# Hairdressers Dénia/Jávea



## clairerach11 (Aug 26, 2014)

Hi guys 
Can anyone recommend a decent hairdressers that speak English around the denia area or even javea?

Thank you


----------



## xabiaxica (Jun 23, 2009)

clairerach11 said:


> Hi guys
> Can anyone recommend a decent hairdressers that speak English around the denia area or even javea?
> 
> Thank you



there are lots in Jávea with good reputations - I don't know in Dénia

Jávea you have Halo, Status, Charlie Group, Kru - lots more


----------



## clairerach11 (Aug 26, 2014)

ok thank you, ill check them out


----------



## Guest (Aug 30, 2014)

Hi Claire
INMA in Jalon/Xalo is the place.
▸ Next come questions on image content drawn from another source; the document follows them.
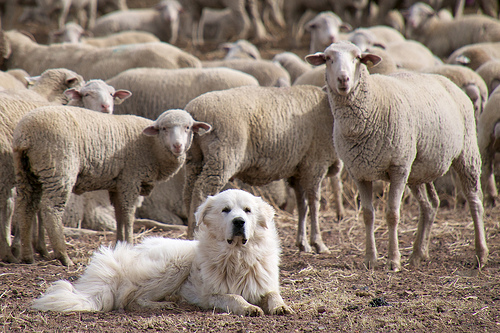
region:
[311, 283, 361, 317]
this is the grass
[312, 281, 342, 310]
the grass is cut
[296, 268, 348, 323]
the grass is brown in color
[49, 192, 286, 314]
this is a dog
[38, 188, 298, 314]
the dog is big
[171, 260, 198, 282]
the fur is white in color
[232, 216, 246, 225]
this is a nose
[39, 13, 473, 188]
these are some sheep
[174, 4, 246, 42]
the wool is white in color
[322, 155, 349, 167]
the wool is rugged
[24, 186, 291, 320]
WHITE DOG LAYING IN HAY ON GROUND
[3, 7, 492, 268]
HERD OF SHEEP BEHIND THE DOG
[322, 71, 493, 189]
SHEEP ARE SHEARED FOR THEIR WOOL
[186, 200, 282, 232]
DOGS EARS ARE HANGING DOWN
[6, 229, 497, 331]
HAY IS COVERING GROUND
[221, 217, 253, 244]
DOGS NOSE IS BLACK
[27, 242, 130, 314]
DOG HAS BUSHY TAIL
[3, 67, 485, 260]
THE SHEEP ARE ALL WHITE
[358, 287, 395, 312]
SMALL CLUMP OF GRASS IN HAY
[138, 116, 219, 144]
THE SHEEPS EARS STICK OUT ON SIDE OF HEAD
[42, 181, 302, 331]
the white dog laying on the ground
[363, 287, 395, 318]
a pile of feces on the ground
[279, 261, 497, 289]
the straw hay on the dirt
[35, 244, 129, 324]
the furry white tail of the dog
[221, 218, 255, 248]
the drooping mouth of the dog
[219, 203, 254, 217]
The black eyes of the dog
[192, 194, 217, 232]
the ear of the dog hanging down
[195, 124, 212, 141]
the white tag in the dogs ear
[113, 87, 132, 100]
the inner pinke ear of the sheep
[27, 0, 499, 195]
the herd of sheep in the kennel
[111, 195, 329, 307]
this is a dog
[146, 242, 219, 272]
the dog is white in color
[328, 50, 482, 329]
this is a sheep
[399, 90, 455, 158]
the sheep is white in color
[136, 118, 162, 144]
this is the ear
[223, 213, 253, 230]
this is the nose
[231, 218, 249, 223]
the nose is black in color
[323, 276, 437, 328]
this is the ground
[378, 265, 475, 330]
the grass is dry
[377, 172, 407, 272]
this is the leg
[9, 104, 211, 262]
sheep is next to sheep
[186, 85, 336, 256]
sheep is next to sheep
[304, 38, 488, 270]
sheep is next to sheep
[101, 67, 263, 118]
sheep is next to sheep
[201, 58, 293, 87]
sheep is next to sheep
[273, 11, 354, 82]
sheep is next to sheep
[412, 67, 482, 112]
sheep is next to sheep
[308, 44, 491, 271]
sheep is in front of sheep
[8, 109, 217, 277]
sheep is in front of sheep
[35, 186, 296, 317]
dog is in front of sheep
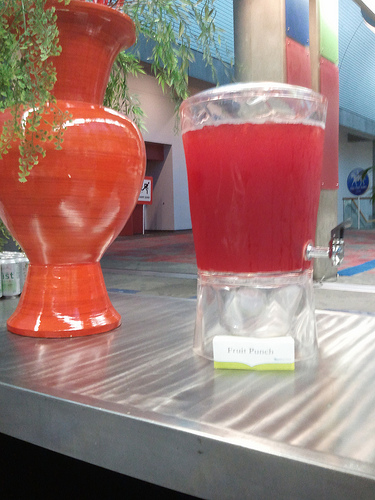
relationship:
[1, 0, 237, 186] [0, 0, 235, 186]
leaves on plant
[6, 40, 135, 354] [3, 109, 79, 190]
planter with plant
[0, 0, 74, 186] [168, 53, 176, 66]
plant has leaf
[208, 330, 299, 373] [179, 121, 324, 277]
card for drinks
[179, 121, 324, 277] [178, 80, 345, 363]
drinks in container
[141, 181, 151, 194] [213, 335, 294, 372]
figure on card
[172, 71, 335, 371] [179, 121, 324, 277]
container has drinks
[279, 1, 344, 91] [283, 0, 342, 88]
retangles on column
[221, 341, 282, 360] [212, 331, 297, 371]
fruit punch on sign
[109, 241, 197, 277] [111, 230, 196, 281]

The prices are unbelievably low and ask for Carol, a Spanish girl who had an English mother and hence speaks flawless English. Peluqueria INMA, Avinguda Joanot Martorell, 9, 03727 Xaló, Alacant, Spain, Phone:+34 966 48 06 27.


----------



## Eddie1875 (May 29, 2013)

clairerach11 said:


> Hi guys
> Can anyone recommend a decent hairdressers that speak English around the denia area or even javea?
> 
> Thank you


Hi Claire,i use a guy called Nico,he is very good,he lives in Denia and he is a mobile hairdresser.his numbers are 659730101 or 966425981. I live in La Xara and he comes to me.


----------